Wallace, SC Van And Two Truck Crash, Feb 1999


Wallace, S.C. - (AP) - There was help at the Wallace Family Life Center on Wednesday, but after the deaths of five children in a traffic accident, it was not the kind that area residents have depended on for a quarter of a century.
Instead of the after-school homework help and adult education classes, counselors were on hand to help staff members and those who attended the various programs deal with the aftermath of Tuesday's collision between a day-care van and a two truck.
"We're going to mourn and grieve with the families," said Randall Jackson, director of the church-supported community center.
The van, with six students and a driver, collided with the heavy-duty tow-truck at an intersection of State Highway 9 between Wallace and Bennettsville, near the North Carolina line.
The van driver, SHIRLEY CHRISTINE BENNETT, was in serious but stable condition at Marlboro Park Hospital in Bennettsville. She lost her 10-year-old son, WILLIE MALACHI, in the wreck. Her 11-year-old daughter, ARIELLE NICOLE MALACHI, was in critical condition at Palmetto Richland Memorial Hospital in Columbia.

◆ Study questions:
1. Copy the stretch of the news report on the Wallace van crash from "The van driver, SHIRLEY" through "Hospital in Columbia." word for word.
2. Answer these questions from the news report on the Wallace van crash:
(a) Who is the director of the church-supported community center?
(b) How many students were in the van?
(c) At which hospital was the van driver in serious but stable condition?

◆ Extracted records:

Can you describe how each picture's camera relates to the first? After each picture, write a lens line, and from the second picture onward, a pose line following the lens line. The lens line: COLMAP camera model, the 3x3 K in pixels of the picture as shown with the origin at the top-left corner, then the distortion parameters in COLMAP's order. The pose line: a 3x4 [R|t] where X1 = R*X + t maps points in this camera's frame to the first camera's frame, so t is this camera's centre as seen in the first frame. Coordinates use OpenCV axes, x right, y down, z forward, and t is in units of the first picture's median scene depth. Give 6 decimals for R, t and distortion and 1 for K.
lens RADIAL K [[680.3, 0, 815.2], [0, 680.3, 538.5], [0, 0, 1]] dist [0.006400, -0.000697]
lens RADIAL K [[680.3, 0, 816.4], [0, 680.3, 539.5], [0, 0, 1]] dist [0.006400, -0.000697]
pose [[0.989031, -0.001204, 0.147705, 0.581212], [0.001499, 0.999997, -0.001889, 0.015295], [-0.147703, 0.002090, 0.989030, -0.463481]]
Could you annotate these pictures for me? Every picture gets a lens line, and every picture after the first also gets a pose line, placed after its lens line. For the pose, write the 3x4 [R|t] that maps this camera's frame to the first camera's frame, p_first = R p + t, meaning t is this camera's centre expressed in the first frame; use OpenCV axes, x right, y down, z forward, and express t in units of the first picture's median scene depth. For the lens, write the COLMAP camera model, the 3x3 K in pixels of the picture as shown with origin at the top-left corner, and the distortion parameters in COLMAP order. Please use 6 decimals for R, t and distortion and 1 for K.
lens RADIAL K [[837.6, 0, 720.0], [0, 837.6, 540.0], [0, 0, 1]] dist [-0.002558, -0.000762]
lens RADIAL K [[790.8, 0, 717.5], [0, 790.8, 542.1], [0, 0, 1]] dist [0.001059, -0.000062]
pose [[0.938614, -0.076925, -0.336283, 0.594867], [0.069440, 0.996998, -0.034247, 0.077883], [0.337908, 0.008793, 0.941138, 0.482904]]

◆ Problem solutions:
1.
The van driver, SHIRLEY CHRISTINE BENNETT, was in serious but stable condition at Marlboro Park Hospital in Bennettsville. She lost her 10-year-old son, WILLIE MALACHI, in the wreck. Her 11-year-old daughter, ARIELLE NICOLE MALACHI, was in critical condition at Palmetto Richland Memorial Hospital in Columbia.

2.
(a) Randall Jackson
(b) Six
(c) Marlboro Park Hospital in Bennettsville